## Work to complete
Say how many lines of the records include the string "nodes". Nothing else belongs in the answer.

[Data records]
━━━━━━━━

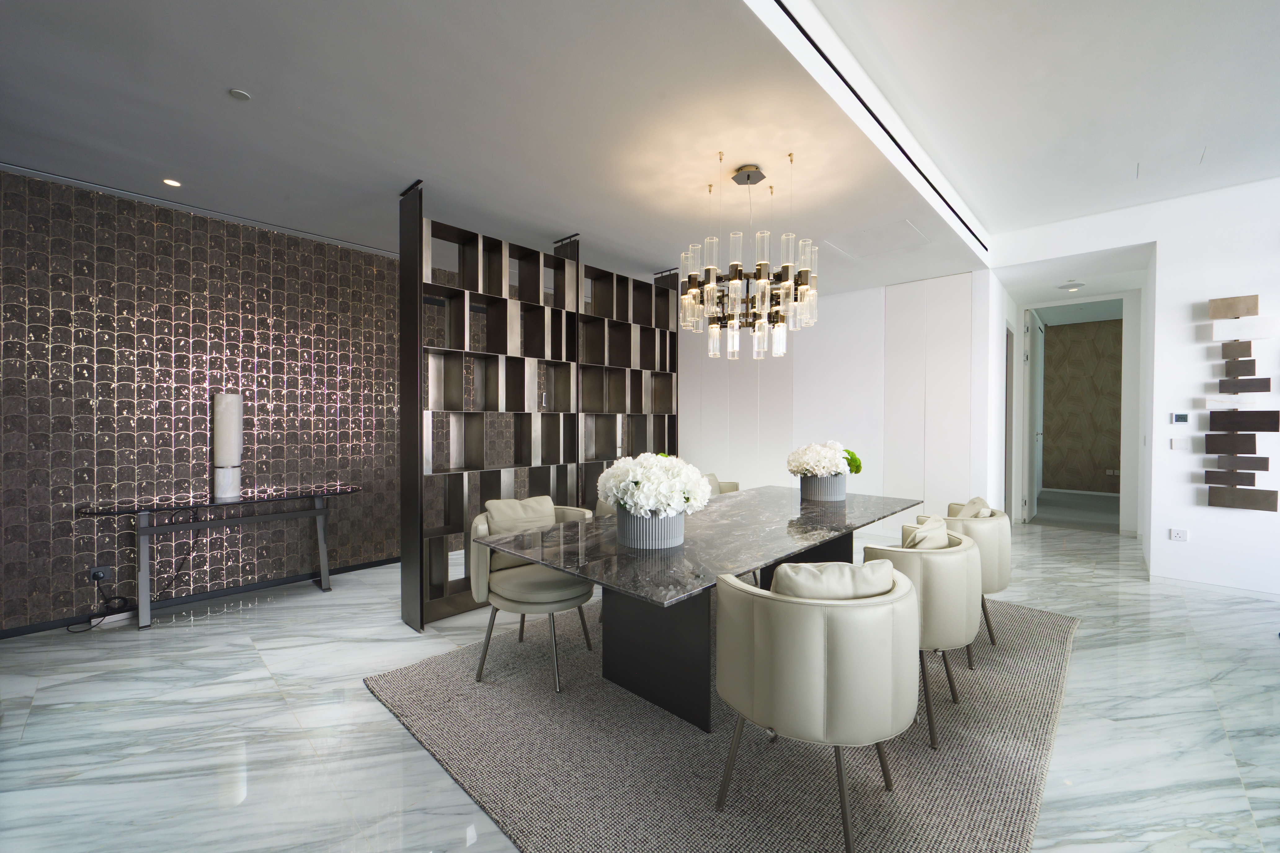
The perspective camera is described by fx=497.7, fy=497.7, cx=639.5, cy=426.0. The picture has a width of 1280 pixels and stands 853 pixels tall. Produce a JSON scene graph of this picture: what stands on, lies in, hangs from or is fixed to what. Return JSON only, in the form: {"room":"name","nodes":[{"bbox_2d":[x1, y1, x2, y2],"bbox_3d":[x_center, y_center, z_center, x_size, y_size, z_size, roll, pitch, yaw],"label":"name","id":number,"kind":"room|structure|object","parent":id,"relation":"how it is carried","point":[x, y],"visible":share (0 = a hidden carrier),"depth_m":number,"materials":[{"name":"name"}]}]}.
{"room":"dining room","nodes":[
{"label":"dining room","id":0,"kind":"room"},
{"bbox_2d":[0,166,402,631],"bbox_3d":[-1.758,-0.169,5.010,0.186,2.805,7.041,1,1,44],"label":"patterned wall","id":1,"kind":"structure","parent":0,"point":[322,396],"depth_m":3.49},
{"bbox_2d":[88,565,111,582],"bbox_3d":[-3.437,0.945,3.172,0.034,0.075,0.096,1,1,44],"label":"wall socket","id":2,"kind":"object","parent":1,"relation":"attached to","point":[99,573],"visible":0.92,"depth_m":3.17,"materials":[{"name":"plastic"}]},
{"bbox_2d":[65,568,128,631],"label":"power cord","id":3,"kind":"object","parent":2,"relation":"attached to","point":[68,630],"visible":0.95,"depth_m":3.13,"materials":[{"name":"black plastic"}]},
{"bbox_2d":[0,555,400,638],"bbox_3d":[-2.496,1.201,4.283,0.022,0.084,4.986,1,1,44],"label":"baseboard","id":4,"kind":"structure","parent":1,"relation":"attached to","point":[13,635],"depth_m":3.51,"materials":[{"name":"black paint"}]},
{"bbox_2d":[0,0,1279,301],"bbox_3d":[1.464,-1.678,3.247,6.742,0.296,10.304,1,1,44],"label":"ceiling","id":5,"kind":"structure","parent":0,"point":[241,75],"depth_m":2.53,"materials":[{"name":"white paint"}]},
{"bbox_2d":[161,177,182,187],"bbox_3d":[-2.927,-1.522,3.117,0.099,0.009,0.100,1,1,44],"label":"recessed light","id":6,"kind":"object","parent":5,"relation":"in","point":[171,182],"visible":0.98,"depth_m":3.11,"materials":[{"name":"white"}]},
{"bbox_2d":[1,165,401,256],"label":"ceiling vent","id":7,"kind":"object","parent":5,"relation":"attached to","point":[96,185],"visible":0.91,"depth_m":3.47,"materials":[{"name":"metal"}]},
{"bbox_2d":[228,88,251,100],"bbox_3d":[-1.811,-1.498,2.254,0.074,0.014,0.074,1,1,44],"label":"smoke detector","id":8,"kind":"object","parent":5,"relation":"attached to","point":[236,93],"visible":0.98,"depth_m":2.25,"materials":[{"name":"white"}]},
{"bbox_2d":[680,155,820,360],"bbox_3d":[0.632,-0.958,2.903,0.763,1.090,0.759,1,1,44],"label":"chandelier","id":9,"kind":"object","parent":5,"relation":"hanging from","point":[712,329],"visible":1,"depth_m":2.76,"materials":[{"name":"clear glass"}]},
{"bbox_2d":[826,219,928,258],"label":"ceiling access panel","id":10,"kind":"object","parent":5,"relation":"in","point":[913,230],"visible":0.97,"depth_m":4.09,"materials":[{"name":"white paint"}]},
{"bbox_2d":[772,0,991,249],"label":"ceiling vent","id":11,"kind":"object","parent":5,"relation":"in","point":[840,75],"visible":0.96,"depth_m":2.50,"materials":[{"name":"black"}]},
{"bbox_2d":[1057,280,1084,291],"bbox_3d":[4.662,-1.523,5.390,0.232,0.061,0.227,1,1,44],"label":"ceiling light","id":12,"kind":"object","parent":5,"relation":"attached to","point":[1068,287],"visible":0.99,"depth_m":5.35,"materials":[{"name":"white"}]},
{"bbox_2d":[0,507,1279,852],"bbox_3d":[2.622,1.314,2.806,9.117,0.107,12.431,1,1,44],"label":"floor","id":13,"kind":"structure","parent":0,"point":[371,707],"depth_m":2.11,"materials":[{"name":"white stone"}]},
{"bbox_2d":[77,483,368,629],"bbox_3d":[-2.792,0.872,3.483,0.501,0.753,1.495,1,1,44],"label":"console table","id":14,"kind":"object","parent":13,"relation":"on","point":[244,503],"visible":0.99,"depth_m":3.28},
{"bbox_2d":[211,392,244,501],"bbox_3d":[-2.896,0.128,3.498,0.179,0.735,0.179,1,1,44],"label":"table lamp","id":15,"kind":"object","parent":14,"relation":"on","point":[224,399],"visible":0.99,"depth_m":3.45,"materials":[{"name":"white"}]},
{"bbox_2d":[397,185,681,629],"bbox_3d":[-0.615,-0.118,4.086,0.323,2.726,2.472,1,1,44],"label":"shelving unit","id":16,"kind":"object","parent":13,"relation":"on","point":[411,220],"visible":0.83,"depth_m":3.63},
{"bbox_2d":[367,592,1076,852],"bbox_3d":[0.822,1.246,2.911,2.582,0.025,3.471,1,1,44],"label":"rug","id":17,"kind":"object","parent":13,"relation":"on","point":[985,770],"visible":0.73,"depth_m":1.89,"materials":[{"name":"grey carpet"}]},
{"bbox_2d":[468,498,598,692],"bbox_3d":[-0.545,0.837,2.626,0.600,0.815,0.620,1,1,44],"label":"dining chair","id":18,"kind":"object","parent":17,"relation":"on","point":[539,588],"visible":0.78,"depth_m":2.46,"materials":[{"name":"leather"}]},
{"bbox_2d":[484,496,557,533],"bbox_3d":[-0.661,0.584,2.798,0.190,0.361,0.439,1,1,44],"label":"cushion","id":19,"kind":"object","parent":18,"relation":"on","point":[547,523],"visible":0.69,"depth_m":2.75,"materials":[{"name":"beige leather"}]},
{"bbox_2d":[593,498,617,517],"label":"dining chair","id":20,"kind":"object","parent":17,"relation":"on","point":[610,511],"visible":0.1,"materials":[{"name":"beige leather"}]},
{"bbox_2d":[476,484,923,731],"bbox_3d":[0.604,0.877,2.765,1.188,0.737,2.689,1,1,44],"label":"dining table","id":21,"kind":"object","parent":17,"relation":"on","point":[594,575],"visible":0.86,"depth_m":2.20,"materials":[{"name":"stone"}]},
{"bbox_2d":[616,507,687,549],"bbox_3d":[0.052,0.425,2.202,0.310,0.177,0.310,1,1,44],"label":"flower pot","id":22,"kind":"object","parent":21,"relation":"on","point":[677,536],"visible":0.79,"depth_m":2.07,"materials":[{"name":"ceramic"}]},
{"bbox_2d":[594,454,712,516],"bbox_3d":[0.062,0.312,2.189,0.482,0.398,0.482,1,1,44],"label":"white flowers","id":23,"kind":"object","parent":22,"relation":"in","point":[655,506],"visible":0.91,"depth_m":2.05,"materials":[{"name":"white plant"}]},
{"bbox_2d":[798,473,847,502],"bbox_3d":[1.238,0.414,3.396,0.307,0.181,0.302,1,1,44],"label":"flower pot","id":24,"kind":"object","parent":21,"relation":"on","point":[842,493],"visible":0.84,"depth_m":3.27,"materials":[{"name":"grey ceramic"}]},
{"bbox_2d":[786,440,862,477],"bbox_3d":[1.253,0.299,3.411,0.478,0.401,0.475,1,1,44],"label":"white flowers","id":25,"kind":"object","parent":24,"relation":"in","point":[812,471],"visible":0.87,"depth_m":3.28,"materials":[{"name":"white plant"}]},
{"bbox_2d":[706,473,740,496],"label":"dining chair","id":26,"kind":"object","parent":17,"relation":"on","point":[735,486],"visible":0.13,"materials":[{"name":"beige leather"}]},
{"bbox_2d":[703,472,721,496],"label":"cushion","id":27,"kind":"object","parent":26,"relation":"on","point":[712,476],"visible":0.22,"depth_m":4.38,"materials":[{"name":"fabric"}]},
{"bbox_2d":[714,559,919,852],"bbox_3d":[0.598,0.847,1.695,0.612,0.826,0.622,1,1,44],"label":"armchair","id":28,"kind":"object","parent":17,"relation":"on","point":[815,613],"visible":0.99,"depth_m":1.44,"materials":[{"name":"beige leather"}]},
{"bbox_2d":[769,557,896,598],"bbox_3d":[0.613,0.595,1.637,0.415,0.349,0.223,0,1,-21],"label":"cushion","id":29,"kind":"object","parent":28,"relation":"on","point":[847,568],"visible":0.4,"depth_m":1.55,"materials":[{"name":"beige leather"}]},
{"bbox_2d":[868,525,984,750],"bbox_3d":[1.196,0.852,2.255,0.590,0.793,0.650,1,1,44],"label":"chair","id":30,"kind":"object","parent":17,"relation":"on","point":[955,640],"visible":0.61,"depth_m":1.97,"materials":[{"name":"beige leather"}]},
{"bbox_2d":[898,515,951,550],"bbox_3d":[1.251,0.583,2.248,0.219,0.348,0.436,1,1,44],"label":"cushion","id":31,"kind":"object","parent":30,"relation":"on","point":[935,543],"visible":0.37,"depth_m":2.14,"materials":[{"name":"beige leather"}]},
{"bbox_2d":[939,498,1013,662],"bbox_3d":[1.825,0.839,2.907,0.596,0.798,0.683,1,1,44],"label":"armchair","id":32,"kind":"object","parent":17,"relation":"on","point":[1005,573],"visible":0.44,"depth_m":2.62,"materials":[{"name":"beige leather"}]},
{"bbox_2d":[948,496,993,518],"bbox_3d":[1.982,0.593,2.991,0.194,0.336,0.404,1,1,33],"label":"cushion","id":33,"kind":"object","parent":32,"relation":"on","point":[978,501],"visible":0.36,"depth_m":2.92,"materials":[{"name":"beige leather"}]},
{"bbox_2d":[674,266,996,536],"bbox_3d":[1.727,-0.180,6.306,4.335,2.836,0.169,1,1,44],"label":"white wall","id":34,"kind":"structure","parent":0,"point":[857,294],"depth_m":5.73,"materials":[{"name":"white paint"}]},
{"bbox_2d":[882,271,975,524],"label":"built-in cabinet","id":35,"kind":"object","parent":34,"relation":"attached to","point":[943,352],"visible":0.85,"depth_m":5.15,"materials":[{"name":"white paint"}]},
{"bbox_2d":[1040,315,1122,494],"bbox_3d":[7.908,-0.298,8.459,2.478,2.963,0.141,1,1,44],"label":"hallway wall","id":36,"kind":"structure","parent":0,"point":[1060,329],"depth_m":8.62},
{"bbox_2d":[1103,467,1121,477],"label":"wall socket","id":37,"kind":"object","parent":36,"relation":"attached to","point":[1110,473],"visible":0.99,"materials":[{"name":"white plastic"}]},
{"bbox_2d":[986,177,1279,592],"bbox_3d":[5.139,-0.271,3.096,4.738,3.084,0.175,1,1,44],"label":"right wall","id":38,"kind":"structure","parent":0,"point":[1201,297],"depth_m":3.83,"materials":[{"name":"white paint"}]},
{"bbox_2d":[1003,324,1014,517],"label":"door","id":39,"kind":"structure","parent":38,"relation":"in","point":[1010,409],"depth_m":5.89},
{"bbox_2d":[1012,292,1128,535],"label":"doorway","id":40,"kind":"object","parent":38,"relation":"in","point":[1098,297],"visible":0.86,"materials":[{"name":"white paint"}]},
{"bbox_2d":[1023,308,1044,522],"bbox_3d":[5.192,-0.128,6.566,0.099,2.632,0.838,1,1,44],"label":"door","id":41,"kind":"structure","parent":40,"relation":"attached to","point":[1033,337],"depth_m":6.37,"materials":[{"name":"white paint"}]},
{"bbox_2d":[1168,528,1188,541],"bbox_3d":[4.183,0.846,3.863,0.100,0.081,0.010,1,1,44],"label":"wall socket","id":42,"kind":"object","parent":38,"relation":"attached to","point":[1180,536],"visible":0.99,"depth_m":3.86,"materials":[{"name":"white plastic"}]},
{"bbox_2d":[1170,437,1190,450],"bbox_3d":[4.250,0.141,3.914,0.101,0.100,0.013,1,1,44],"label":"light switch","id":43,"kind":"object","parent":38,"relation":"attached to","point":[1183,444],"visible":0.98,"depth_m":3.91,"materials":[{"name":"white plastic"}]},
{"bbox_2d":[1171,412,1190,423],"bbox_3d":[4.232,-0.061,3.899,0.101,0.088,0.020,1,1,44],"label":"thermostat","id":44,"kind":"object","parent":38,"relation":"attached to","point":[1180,419],"visible":0.98,"depth_m":3.89,"materials":[{"name":"white plastic"}]},
{"bbox_2d":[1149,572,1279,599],"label":"baseboard","id":45,"kind":"structure","parent":38,"relation":"attached to","point":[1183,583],"depth_m":3.74,"materials":[{"name":"white paint"}]},
{"bbox_2d":[1203,294,1279,511],"bbox_3d":[4.416,-0.168,3.654,0.350,1.550,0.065,1,1,44],"label":"wall art","id":46,"kind":"object","parent":38,"relation":"attached to","point":[1218,503],"visible":0.98,"depth_m":3.64,"materials":[{"name":"brown"}]}
]}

━━━━━━━━

## Result
2